(Stored data entries)
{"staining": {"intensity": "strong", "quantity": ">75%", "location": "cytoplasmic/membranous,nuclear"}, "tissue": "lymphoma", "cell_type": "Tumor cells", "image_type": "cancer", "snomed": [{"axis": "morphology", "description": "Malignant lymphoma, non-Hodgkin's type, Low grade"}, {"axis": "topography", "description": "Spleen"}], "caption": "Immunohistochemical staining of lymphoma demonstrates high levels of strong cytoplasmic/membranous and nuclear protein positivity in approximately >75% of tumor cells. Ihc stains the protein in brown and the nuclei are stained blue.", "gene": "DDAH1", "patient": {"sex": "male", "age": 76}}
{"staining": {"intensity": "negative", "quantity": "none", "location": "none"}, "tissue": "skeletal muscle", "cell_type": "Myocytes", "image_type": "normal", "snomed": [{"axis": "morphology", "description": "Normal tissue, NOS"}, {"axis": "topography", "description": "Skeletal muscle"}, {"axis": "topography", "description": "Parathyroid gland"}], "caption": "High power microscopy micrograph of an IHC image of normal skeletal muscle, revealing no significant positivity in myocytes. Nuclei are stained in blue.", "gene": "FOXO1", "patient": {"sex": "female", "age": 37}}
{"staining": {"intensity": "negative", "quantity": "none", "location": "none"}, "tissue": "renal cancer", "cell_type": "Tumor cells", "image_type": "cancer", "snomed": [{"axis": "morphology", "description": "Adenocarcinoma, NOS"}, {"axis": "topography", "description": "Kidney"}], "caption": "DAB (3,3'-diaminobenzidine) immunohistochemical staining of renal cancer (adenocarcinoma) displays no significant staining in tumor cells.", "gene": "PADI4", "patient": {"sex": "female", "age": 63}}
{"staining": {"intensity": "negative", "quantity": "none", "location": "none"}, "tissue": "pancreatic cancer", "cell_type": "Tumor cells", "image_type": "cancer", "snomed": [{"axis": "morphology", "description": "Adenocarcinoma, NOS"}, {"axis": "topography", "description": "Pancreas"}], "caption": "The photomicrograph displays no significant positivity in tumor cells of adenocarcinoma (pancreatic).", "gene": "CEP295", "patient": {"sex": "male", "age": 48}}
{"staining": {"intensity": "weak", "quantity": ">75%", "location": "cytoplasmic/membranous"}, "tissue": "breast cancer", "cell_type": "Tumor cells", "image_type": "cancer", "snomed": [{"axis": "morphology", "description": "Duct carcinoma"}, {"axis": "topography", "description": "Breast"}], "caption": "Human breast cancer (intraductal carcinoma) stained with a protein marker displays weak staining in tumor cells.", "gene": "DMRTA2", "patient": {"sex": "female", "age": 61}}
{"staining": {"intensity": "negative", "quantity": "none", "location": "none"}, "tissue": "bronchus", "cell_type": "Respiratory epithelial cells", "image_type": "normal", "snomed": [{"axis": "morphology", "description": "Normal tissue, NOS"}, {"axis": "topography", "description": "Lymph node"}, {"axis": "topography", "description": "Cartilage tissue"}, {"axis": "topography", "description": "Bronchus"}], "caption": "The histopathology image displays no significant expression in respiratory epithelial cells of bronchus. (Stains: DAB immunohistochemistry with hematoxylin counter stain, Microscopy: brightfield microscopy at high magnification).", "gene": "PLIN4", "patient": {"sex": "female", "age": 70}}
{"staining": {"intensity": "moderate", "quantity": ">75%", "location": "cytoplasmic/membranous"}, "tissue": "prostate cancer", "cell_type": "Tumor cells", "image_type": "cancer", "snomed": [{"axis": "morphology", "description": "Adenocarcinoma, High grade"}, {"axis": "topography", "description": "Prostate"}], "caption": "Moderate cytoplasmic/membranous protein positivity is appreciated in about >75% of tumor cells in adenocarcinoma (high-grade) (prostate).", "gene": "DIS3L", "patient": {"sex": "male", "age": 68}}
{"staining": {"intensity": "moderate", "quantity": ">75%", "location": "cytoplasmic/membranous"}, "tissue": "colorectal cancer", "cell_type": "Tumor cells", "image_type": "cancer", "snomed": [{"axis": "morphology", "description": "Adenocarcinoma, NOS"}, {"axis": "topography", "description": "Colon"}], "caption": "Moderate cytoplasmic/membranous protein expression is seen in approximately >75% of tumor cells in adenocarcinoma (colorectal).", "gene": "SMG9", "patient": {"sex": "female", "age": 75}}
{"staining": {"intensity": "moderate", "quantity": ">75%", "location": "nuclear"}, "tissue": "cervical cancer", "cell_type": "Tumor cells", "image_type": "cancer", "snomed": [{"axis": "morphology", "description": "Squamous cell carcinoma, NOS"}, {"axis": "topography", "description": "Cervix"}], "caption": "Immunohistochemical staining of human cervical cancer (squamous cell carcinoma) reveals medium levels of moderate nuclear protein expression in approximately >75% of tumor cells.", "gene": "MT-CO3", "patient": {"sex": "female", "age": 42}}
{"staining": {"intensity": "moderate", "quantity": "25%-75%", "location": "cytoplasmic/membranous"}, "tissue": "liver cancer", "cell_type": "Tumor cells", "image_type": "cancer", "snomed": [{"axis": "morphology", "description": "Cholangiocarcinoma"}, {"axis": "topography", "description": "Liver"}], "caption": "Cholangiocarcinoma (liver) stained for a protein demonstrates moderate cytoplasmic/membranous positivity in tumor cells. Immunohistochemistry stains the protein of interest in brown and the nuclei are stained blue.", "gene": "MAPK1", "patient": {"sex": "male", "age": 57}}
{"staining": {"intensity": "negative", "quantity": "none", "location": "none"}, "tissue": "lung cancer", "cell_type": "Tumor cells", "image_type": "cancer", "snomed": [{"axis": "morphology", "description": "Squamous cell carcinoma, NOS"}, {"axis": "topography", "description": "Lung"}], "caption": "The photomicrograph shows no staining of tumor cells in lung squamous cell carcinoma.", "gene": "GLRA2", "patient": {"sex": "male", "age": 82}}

# [Work to complete]
Write the entries out once more, exactly, without dropping a line.

# [Completed task]
{"staining": {"intensity": "strong", "quantity": ">75%", "location": "cytoplasmic/membranous,nuclear"}, "tissue": "lymphoma", "cell_type": "Tumor cells", "image_type": "cancer", "snomed": [{"axis": "morphology", "description": "Malignant lymphoma, non-Hodgkin's type, Low grade"}, {"axis": "topography", "description": "Spleen"}], "caption": "Immunohistochemical staining of lymphoma demonstrates high levels of strong cytoplasmic/membranous and nuclear protein positivity in approximately >75% of tumor cells. Ihc stains the protein in brown and the nuclei are stained blue.", "gene": "DDAH1", "patient": {"sex": "male", "age": 76}}
{"staining": {"intensity": "negative", "quantity": "none", "location": "none"}, "tissue": "skeletal muscle", "cell_type": "Myocytes", "image_type": "normal", "snomed": [{"axis": "morphology", "description": "Normal tissue, NOS"}, {"axis": "topography", "description": "Skeletal muscle"}, {"axis": "topography", "description": "Parathyroid gland"}], "caption": "High power microscopy micrograph of an IHC image of normal skeletal muscle, revealing no significant positivity in myocytes. Nuclei are stained in blue.", "gene": "FOXO1", "patient": {"sex": "female", "age": 37}}
{"staining": {"intensity": "negative", "quantity": "none", "location": "none"}, "tissue": "renal cancer", "cell_type": "Tumor cells", "image_type": "cancer", "snomed": [{"axis": "morphology", "description": "Adenocarcinoma, NOS"}, {"axis": "topography", "description": "Kidney"}], "caption": "DAB (3,3'-diaminobenzidine) immunohistochemical staining of renal cancer (adenocarcinoma) displays no significant staining in tumor cells.", "gene": "PADI4", "patient": {"sex": "female", "age": 63}}
{"staining": {"intensity": "negative", "quantity": "none", "location": "none"}, "tissue": "pancreatic cancer", "cell_type": "Tumor cells", "image_type": "cancer", "snomed": [{"axis": "morphology", "description": "Adenocarcinoma, NOS"}, {"axis": "topography", "description": "Pancreas"}], "caption": "The photomicrograph displays no significant positivity in tumor cells of adenocarcinoma (pancreatic).", "gene": "CEP295", "patient": {"sex": "male", "age": 48}}
{"staining": {"intensity": "weak", "quantity": ">75%", "location": "cytoplasmic/membranous"}, "tissue": "breast cancer", "cell_type": "Tumor cells", "image_type": "cancer", "snomed": [{"axis": "morphology", "description": "Duct carcinoma"}, {"axis": "topography", "description": "Breast"}], "caption": "Human breast cancer (intraductal carcinoma) stained with a protein marker displays weak staining in tumor cells.", "gene": "DMRTA2", "patient": {"sex": "female", "age": 61}}
{"staining": {"intensity": "negative", "quantity": "none", "location": "none"}, "tissue": "bronchus", "cell_type": "Respiratory epithelial cells", "image_type": "normal", "snomed": [{"axis": "morphology", "description": "Normal tissue, NOS"}, {"axis": "topography", "description": "Lymph node"}, {"axis": "topography", "description": "Cartilage tissue"}, {"axis": "topography", "description": "Bronchus"}], "caption": "The histopathology image displays no significant expression in respiratory epithelial cells of bronchus. (Stains: DAB immunohistochemistry with hematoxylin counter stain, Microscopy: brightfield microscopy at high magnification).", "gene": "PLIN4", "patient": {"sex": "female", "age": 70}}
{"staining": {"intensity": "moderate", "quantity": ">75%", "location": "cytoplasmic/membranous"}, "tissue": "prostate cancer", "cell_type": "Tumor cells", "image_type": "cancer", "snomed": [{"axis": "morphology", "description": "Adenocarcinoma, High grade"}, {"axis": "topography", "description": "Prostate"}], "caption": "Moderate cytoplasmic/membranous protein positivity is appreciated in about >75% of tumor cells in adenocarcinoma (high-grade) (prostate).", "gene": "DIS3L", "patient": {"sex": "male", "age": 68}}
{"staining": {"intensity": "moderate", "quantity": ">75%", "location": "cytoplasmic/membranous"}, "tissue": "colorectal cancer", "cell_type": "Tumor cells", "image_type": "cancer", "snomed": [{"axis": "morphology", "description": "Adenocarcinoma, NOS"}, {"axis": "topography", "description": "Colon"}], "caption": "Moderate cytoplasmic/membranous protein expression is seen in approximately >75% of tumor cells in adenocarcinoma (colorectal).", "gene": "SMG9", "patient": {"sex": "female", "age": 75}}
{"staining": {"intensity": "moderate", "quantity": ">75%", "location": "nuclear"}, "tissue": "cervical cancer", "cell_type": "Tumor cells", "image_type": "cancer", "snomed": [{"axis": "morphology", "description": "Squamous cell carcinoma, NOS"}, {"axis": "topography", "description": "Cervix"}], "caption": "Immunohistochemical staining of human cervical cancer (squamous cell carcinoma) reveals medium levels of moderate nuclear protein expression in approximately >75% of tumor cells.", "gene": "MT-CO3", "patient": {"sex": "female", "age": 42}}
{"staining": {"intensity": "moderate", "quantity": "25%-75%", "location": "cytoplasmic/membranous"}, "tissue": "liver cancer", "cell_type": "Tumor cells", "image_type": "cancer", "snomed": [{"axis": "morphology", "description": "Cholangiocarcinoma"}, {"axis": "topography", "description": "Liver"}], "caption": "Cholangiocarcinoma (liver) stained for a protein demonstrates moderate cytoplasmic/membranous positivity in tumor cells. Immunohistochemistry stains the protein of interest in brown and the nuclei are stained blue.", "gene": "MAPK1", "patient": {"sex": "male", "age": 57}}
{"staining": {"intensity": "negative", "quantity": "none", "location": "none"}, "tissue": "lung cancer", "cell_type": "Tumor cells", "image_type": "cancer", "snomed": [{"axis": "morphology", "description": "Squamous cell carcinoma, NOS"}, {"axis": "topography", "description": "Lung"}], "caption": "The photomicrograph shows no staining of tumor cells in lung squamous cell carcinoma.", "gene": "GLRA2", "patient": {"sex": "male", "age": 82}}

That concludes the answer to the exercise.